The 66th were lost in moments. The point of each saber delivered a ton of mass at the speed of the gallop. Where they connected with their targets, hundreds were impaled. Those not run through by those sharp blades were sent flying by horses' shoulders or trampled under thundering hooves. The moment of contact between dragoon and
fantassin
was in most cases a fleeting one, and having ridden down the 66th, Le Marchant's brigade maintained its forward momentum toward the 15th. With the advantage of a few moments' warning, their officers had turned them about and managed to fire off a volley. About a dozen dragoons dropped from their horses, but then the 15th too disappeared under the flood of cavalry.

Le Marchant, who had led from the front cutting down many men with his own hand, knew that his brigade was breaking up. Many troopers were wild with triumph and had gone off in pursuit of little groups of enemy soldiers who scattered into the oaks on the back side of the ridge. The brigadier detailed a squadron to herd the prisoners and then carried on rallying his regiments for a further charge. They met the 22nd Regiment, the leading unit of another Army of Portugal division, Taupin's, at the charge once more. These battalions had the time, while the British heavies were reordering their ranks, to align
themselves in heavy columns and deliver a powerful volley when the British were only ten yards or so away, felling dozens of men of the 5th Dragoon Guards. This last-minute fire did not save them, though, and seeing that the galloping cavalry could not be checked, despair spread immediately in the ranks.

By now, the heavy brigade's charge had almost expended all of its immense energy. Eight battalions of French infantry had been ridden down. Colonel Somerset's 4th Dragoons had taken five pieces of artillery too. Watching from his vantage point behind Los Arapiles, Wellington turned to the commander of his cavalry and exulted, “By God, Cotton! I have never seen anything so beautiful in all my life!” The British commander knew that Pakenham's charge and the actions of Le Marchant's brigade had ruined two enemy divisions and that Marmont would need a miracle to recover from the loss of one-quarter of his men.

What Wellington did not appreciate was that Marmont had been wounded at least one hour before. He had fallen victim to one of the British artillery shells as he turned to mount his horse, trying to organize his forces against the British onslaught. Marmont had been hit in the arm and was evidently losing a lot of blood, for he was carried from the field. His place had been taken by his most senior divisional general, Bonnet, who had been similarly powerless to save the French left.
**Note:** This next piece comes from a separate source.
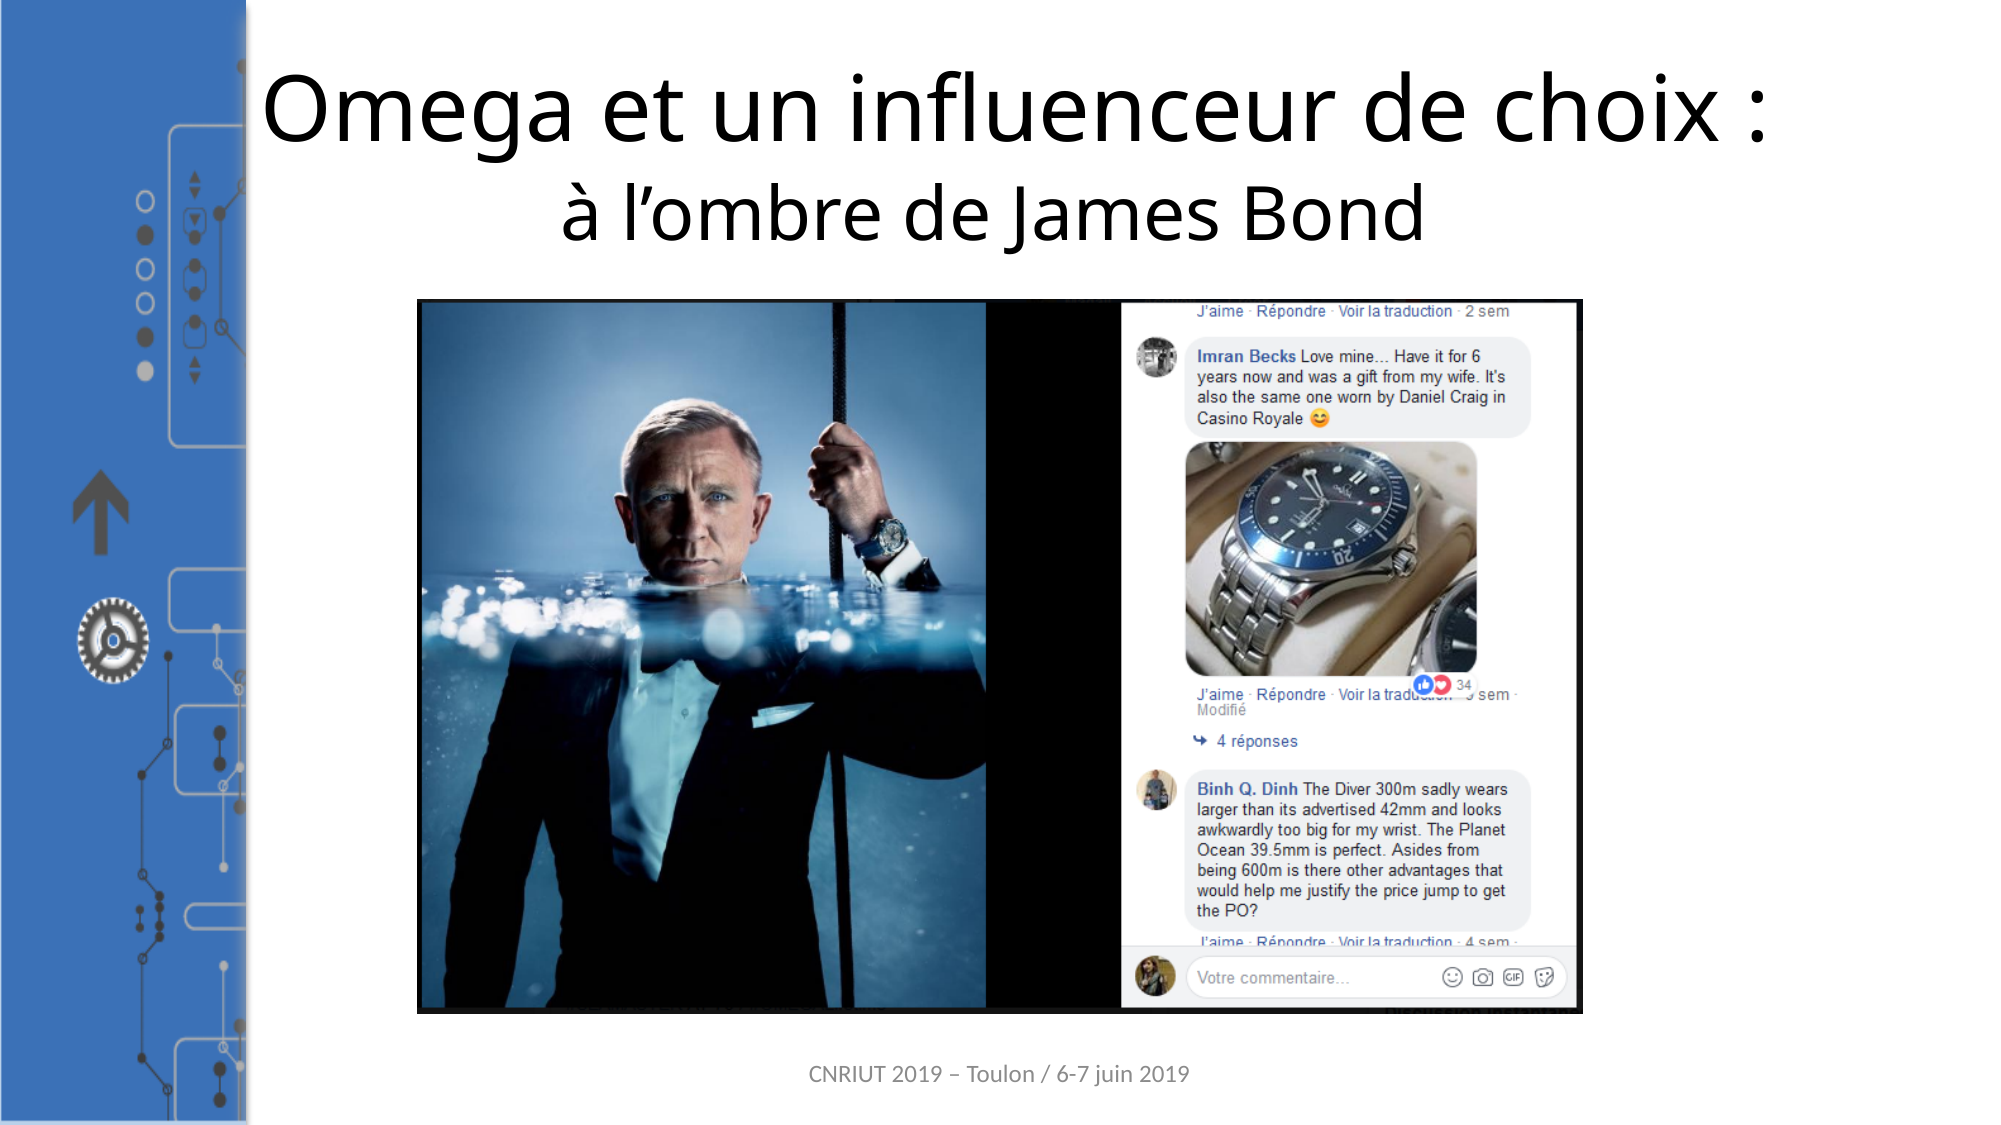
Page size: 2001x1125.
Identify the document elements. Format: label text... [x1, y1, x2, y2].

title Omega et un influenceur de choix : à l’ombre de James Bond [252, 52, 1971, 271]
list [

All across the ridge, the combat of two armies had degenerated into the brawling of individual groups. Bands of five or ten French infantry, many of them lacerated with dreadful sword wounds to the head or upper body, were meandering around, trying to find their bearings. British dragoons, meanwhile, were riding about, hacking as they passed. One young officer wrote home, “It was a fine sight to see those fellows running and, as we held our swords over their heads, fall down on their knees, drop their muskets and cry:
Prisonnier, Monsieur!”
As Le Marchant was trying to restore order and bring together one squadron for a final charge, he was shot. The ball broke his spine, killing him almost instantly. Like Moore and Craufurd before him, the torchbearer of scientific soldiering had been killed at this moment of triumph.